2. Then select the subscription you want to cancel.
3. tap Unsubscribe.
4. Follow the instructions.
How to avoid fleeceware in future?
Since fleeceware does not harm your device, app stores are in no hurry to remove them. However, it hurts your wallet, so prevention is primarily for the user. The following tips will help you avoid these increasingly successful heist schemes.
- Beware of free trial subscriptions. Most fleece apps lure users with free three-day trials. However, you will be charged for the subscription without warning once the trial period expires.
- Scrutinize the terms of service carefully. Always read the information in the app profile carefully, including the terms and conditions and the in-app purchases section. This section usually lists all the paid features in the app, and the actual subscription cost is generally listed somewhere at the bottom of the page.

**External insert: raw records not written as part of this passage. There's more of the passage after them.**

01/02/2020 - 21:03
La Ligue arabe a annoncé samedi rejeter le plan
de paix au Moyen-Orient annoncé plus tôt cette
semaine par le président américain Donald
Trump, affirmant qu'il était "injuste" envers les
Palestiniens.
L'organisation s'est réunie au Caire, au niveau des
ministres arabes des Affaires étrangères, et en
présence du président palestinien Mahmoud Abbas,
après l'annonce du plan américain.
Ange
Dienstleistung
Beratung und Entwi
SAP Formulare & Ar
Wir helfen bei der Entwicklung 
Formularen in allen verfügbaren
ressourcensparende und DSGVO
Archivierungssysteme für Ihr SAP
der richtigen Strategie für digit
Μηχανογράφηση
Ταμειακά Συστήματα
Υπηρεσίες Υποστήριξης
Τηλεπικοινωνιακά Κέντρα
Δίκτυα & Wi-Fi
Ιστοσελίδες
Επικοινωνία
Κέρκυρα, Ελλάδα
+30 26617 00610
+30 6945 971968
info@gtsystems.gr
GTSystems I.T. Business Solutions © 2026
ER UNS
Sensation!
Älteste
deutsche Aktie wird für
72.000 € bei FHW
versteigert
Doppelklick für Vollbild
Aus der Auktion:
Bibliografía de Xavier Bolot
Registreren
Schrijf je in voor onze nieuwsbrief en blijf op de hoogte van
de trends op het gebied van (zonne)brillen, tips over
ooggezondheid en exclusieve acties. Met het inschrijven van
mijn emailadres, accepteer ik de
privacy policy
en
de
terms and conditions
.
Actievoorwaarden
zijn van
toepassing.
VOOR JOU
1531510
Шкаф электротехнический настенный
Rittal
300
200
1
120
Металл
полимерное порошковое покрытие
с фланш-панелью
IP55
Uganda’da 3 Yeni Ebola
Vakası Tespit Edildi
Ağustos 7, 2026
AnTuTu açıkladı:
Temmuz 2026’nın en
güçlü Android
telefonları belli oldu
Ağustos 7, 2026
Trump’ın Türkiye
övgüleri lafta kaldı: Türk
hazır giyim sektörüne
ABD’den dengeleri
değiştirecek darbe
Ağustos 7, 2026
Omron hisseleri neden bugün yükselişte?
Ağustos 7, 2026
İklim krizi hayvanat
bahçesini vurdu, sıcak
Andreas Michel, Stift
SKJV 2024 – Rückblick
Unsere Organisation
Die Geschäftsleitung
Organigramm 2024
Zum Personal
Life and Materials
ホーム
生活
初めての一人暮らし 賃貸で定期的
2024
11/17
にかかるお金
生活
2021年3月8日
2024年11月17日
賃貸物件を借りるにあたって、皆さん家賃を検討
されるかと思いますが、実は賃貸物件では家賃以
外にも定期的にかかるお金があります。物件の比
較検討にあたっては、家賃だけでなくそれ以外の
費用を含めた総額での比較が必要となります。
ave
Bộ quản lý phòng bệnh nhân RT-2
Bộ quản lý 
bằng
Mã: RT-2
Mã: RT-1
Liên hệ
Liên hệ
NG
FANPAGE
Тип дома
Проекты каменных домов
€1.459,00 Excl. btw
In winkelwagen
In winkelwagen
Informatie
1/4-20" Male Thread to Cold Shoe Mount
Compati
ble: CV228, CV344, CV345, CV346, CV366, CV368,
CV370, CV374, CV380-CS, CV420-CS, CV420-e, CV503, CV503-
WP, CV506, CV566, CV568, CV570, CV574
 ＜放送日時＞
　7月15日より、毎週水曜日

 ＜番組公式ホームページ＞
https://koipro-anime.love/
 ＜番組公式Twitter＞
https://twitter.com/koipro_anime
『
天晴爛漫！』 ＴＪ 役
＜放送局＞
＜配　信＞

- Read more reviews. Often fleeceware creators try to flood the reviews section of their apps with fake reviews. You should flip through a few pages or sort through the reviews, and if the five-star reviews at the top are followed by reviews with one star, it’s probably fleeceware.
- Don’t be fooled by the ads. Scammers often promote their software through video ads, such as social media. However, sometimes these ads have nothing to do with promoted application.
- Improve your payment hygiene. Never use your primary card as a method of paying for subscriptions. Instead, create a separate or virtual card to keep as much money as your existing subscriptions need.
- Set a minimum online payment limit on your primary cards or disable it altogether. Also, set up an additional password or biometric verification when you pay. This will prevent unwanted subscription fees from going unnoticed.